Presence of E2F-pRb and E2F-p107 complexes in TAg-expressing cells. (A) Total protein (50 μg) from whole-cell extracts was immunoprecipitated with C-15 (anti-pRb; lanes 1 to 5), C-18 (anti-p107; lanes 6 to 10), or PAb430 (anti-TAg; lane 11). Immunoprecipitates were treated with deoxycholate to disrupt protein-protein complexes, and 4 μl of supernatant was assayed for DNA binding activity under the same conditions as those described in the legend to Fig. 1. (B and C) Western blot analyses of immunoprecipitates used in panel A. Supernatant (12 μl) was separated by SDS–8% PAGE, transferred to nitrocellulose, and probed with C-15 (B) or C-18 (C). Note that the order of COS-1 and C33A cells is reversed in the two blots.

FIG. 3

In vitro complex formation between mutant BKV TAgs and proteins pRb and p107. Whole cell-lysate (150 μg) from BSC-tet cells transiently transfected with pBKT-tet, pE109K-tet, and pH42Q-tet were incubated with equivalent amounts of each purified GST-Sepharose-bound fusion protein. Bound complexes were released and separated by SDS-PAGE, transferred to nitrocellulose, and probed with PAb416. For whole-cell lysate samples (WCL), 50 μg of lysate from each cell line was used.

FIG. 4

E2F complexes in cell lines expressing mutant TAgs. (A) Supershift experiments were performed on PTP cells as described in the legend to Fig. 1D. For lane 5, PTP cell extract was preincubated with deoxycholate (DOC) and NP-40 as described in the legend to Fig. 1A. (B) Whole-cell extracts were prepared, and equivalent amounts of protein were used in DNA binding reactions as described in the legend to Fig. 1A. (C) Immunoprecipitations followed by deoxycholate reactions were performed as described in the legend to Fig. 2A, except that for anti-p107 immunoprecipitates, a cocktail of monoclonal antibodies SD6, SD9, and SD15 was used.

FIG. 5

Increased transcriptionally active E2F in the presence of BKV TAg requires both the pRb-binding and the J domains. (A) Cells were transfected with 3 μg of pE2F-CAT or 3 μg of pΔE2F-CAT and 1 μg of pAdCMVβ. CAT assays were performed 48 h after transfection.

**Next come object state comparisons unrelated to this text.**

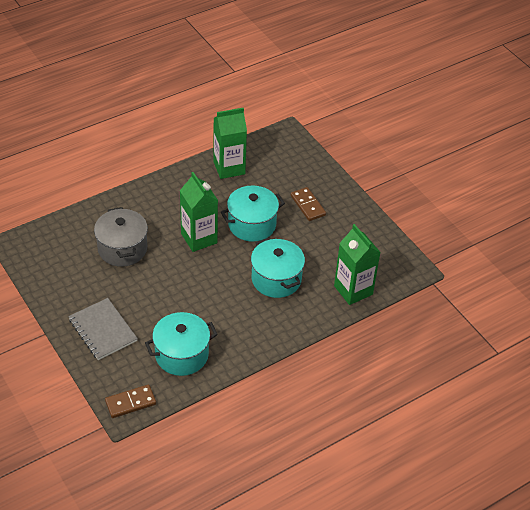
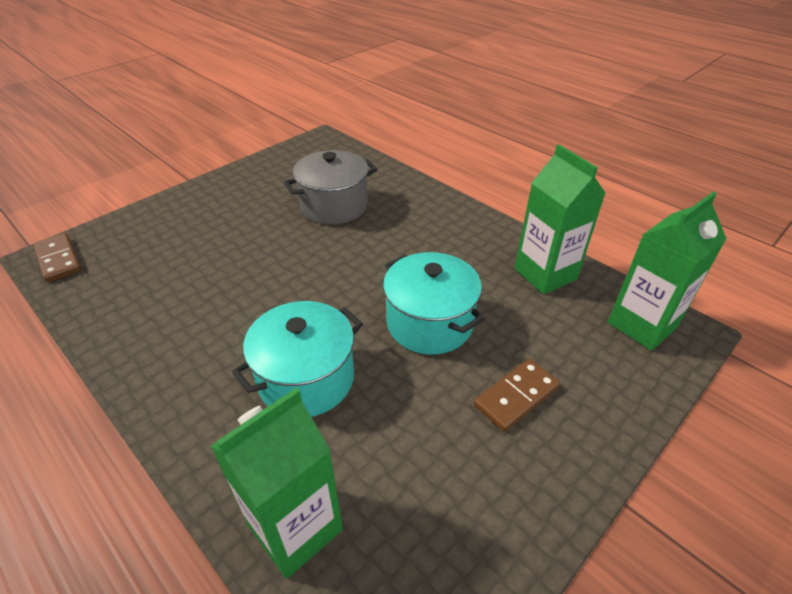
camera: 80 degrees right, 5 degrees down
(103, 330) = (190, 216): grey notebook -> none
(181, 355) = (137, 291): turquoise pot -> none
(199, 238) = (375, 268): green carton -> green carton (642, 325)

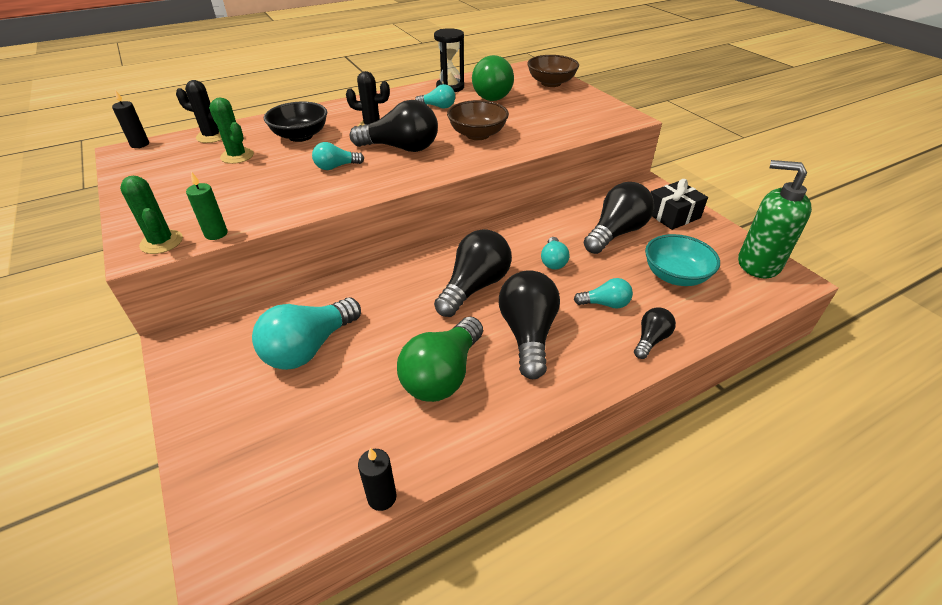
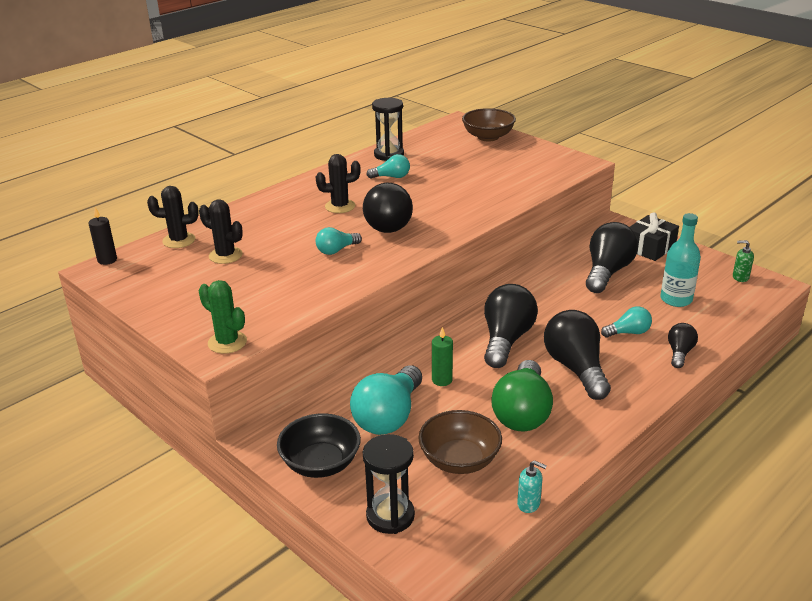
camera: 15 degrees left, 10 degrees down
(216, 234) = (273, 327): green candle -> green candle (442, 380)
(230, 471) = (390, 516): none -> black hourglass
(237, 156) = (225, 255): green cactus -> black cactus
(300, 136) = (274, 226): black bowl -> black bowl (320, 463)
(382, 497) = (529, 504): black candle -> turquoise soap dispenser
(401, 148) = (386, 223): black light bulb -> black light bulb turned 90 degrees clockwise
(477, 134) = (451, 199): brown bowl -> brown bowl (459, 460)
(493, 94) = (438, 156): green light bulb -> none
(553, 261) = (564, 306): turquoise light bulb -> none
(675, 276) = (676, 299): turquoise bowl -> turquoise bottle
(758, 264) = (740, 277): green soap dispenser -> green soap dispenser, size x0.42

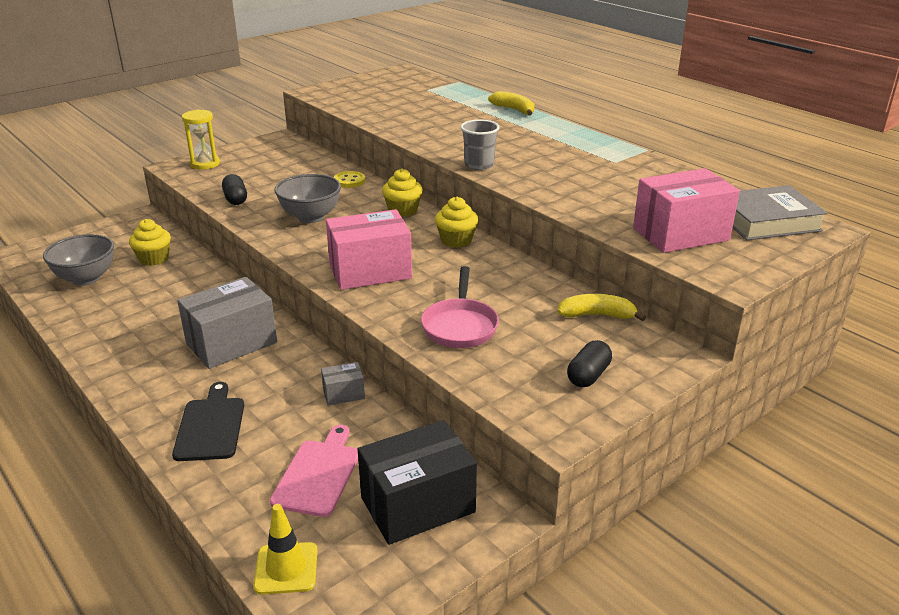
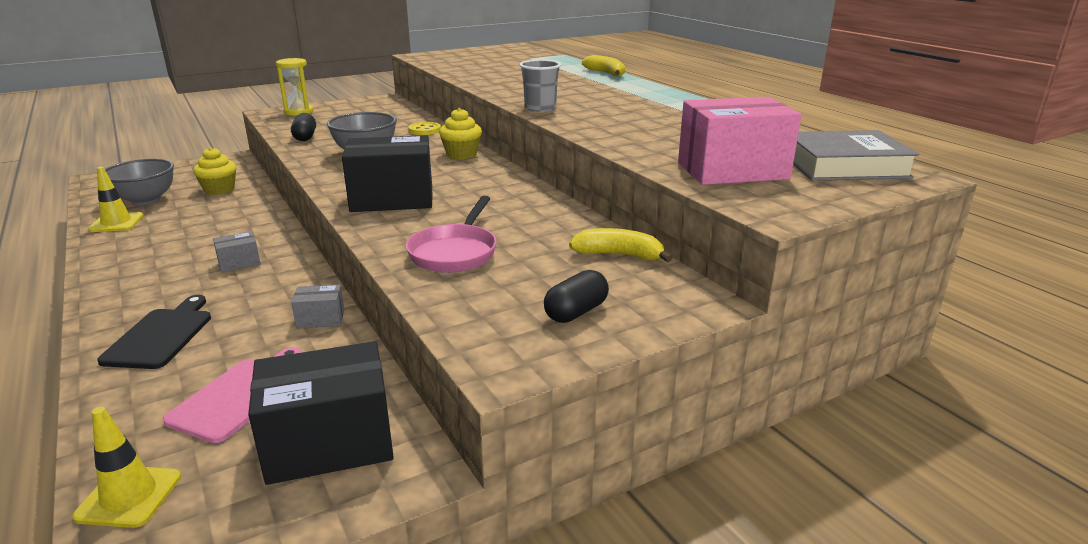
camera: 10 degrees right, 5 degrees down
(76, 308) = (116, 223): none -> yellow traffic cone
(231, 343) = (239, 263): grey box -> grey box, size x0.47
(370, 271) = (392, 199): pink box -> black box
(456, 240) = (500, 180): yellow cupcake -> none

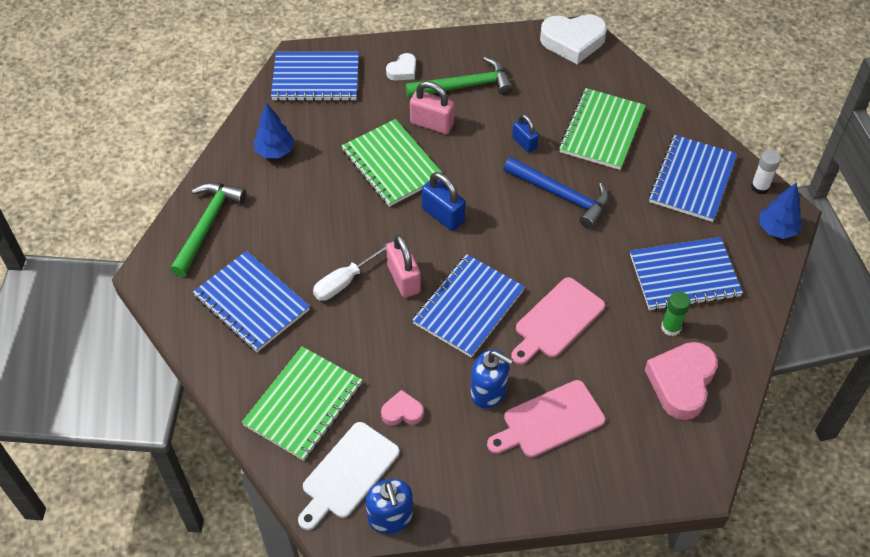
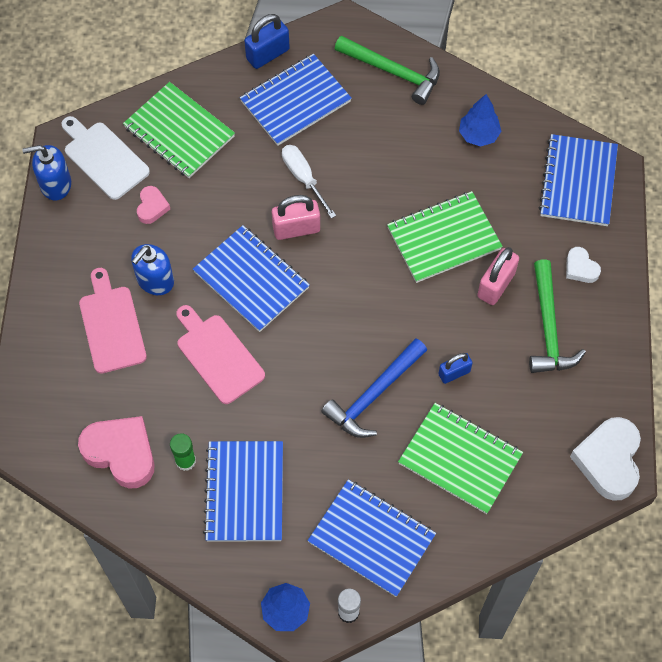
camera: 100 degrees right, 10 degrees up
(443, 215) = (368, 275): blue padlock -> blue padlock (268, 54)

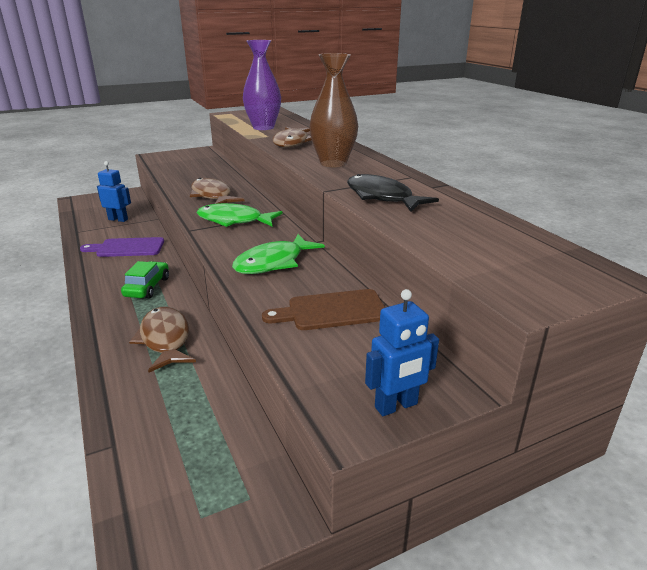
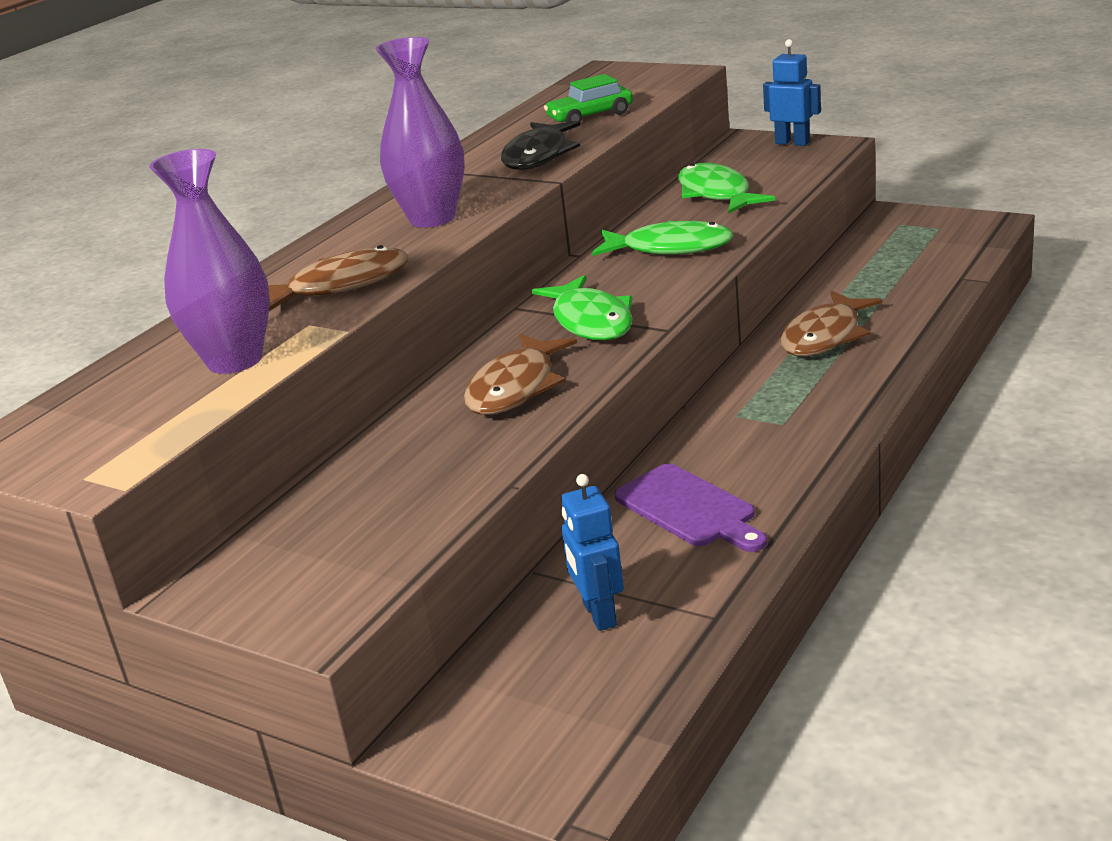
camera: 120 degrees left, 0 degrees up
(147, 287) = (760, 411): green car -> green car (590, 116)
(331, 311) = (716, 194): brown cutting board -> green fish
(333, 163) = (432, 218): brown vase -> purple vase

Signals from the autoradiograms were quantitated with AMBIS Image Acquisition and Analysis software and normalized to the β-galactosidase activity for each extract. Fold activation, CAT activity from the pE2F-CAT construct divided by CAT activity from the pΔE2F-CAT construct. Data represent the results from three independent experiments. (B) CAT assays were performed as described in panel A. The fold activation of E2F in wild-type BKT cells after normalization to the background is 14.95. This level was set to 100%, and the activation from the mutant TAg-expressing cell lines is represented as a percentage of wild-type BKV TAg activity. Numbers represent averages from four separate experiments.

FIG. 6

The J domain but not the pRb-binding domain of BKV TAg is required for the induction of serum-independent growth. For each cell line, 2 × 10⁴ cells were plated in medium containing 0.1% serum. Cells from duplicate wells were counted every other day. Values shown are averages from three independent experiments. Symbols: ○, BKT; ▪, E109K; •, PTP; ▴, H42Q.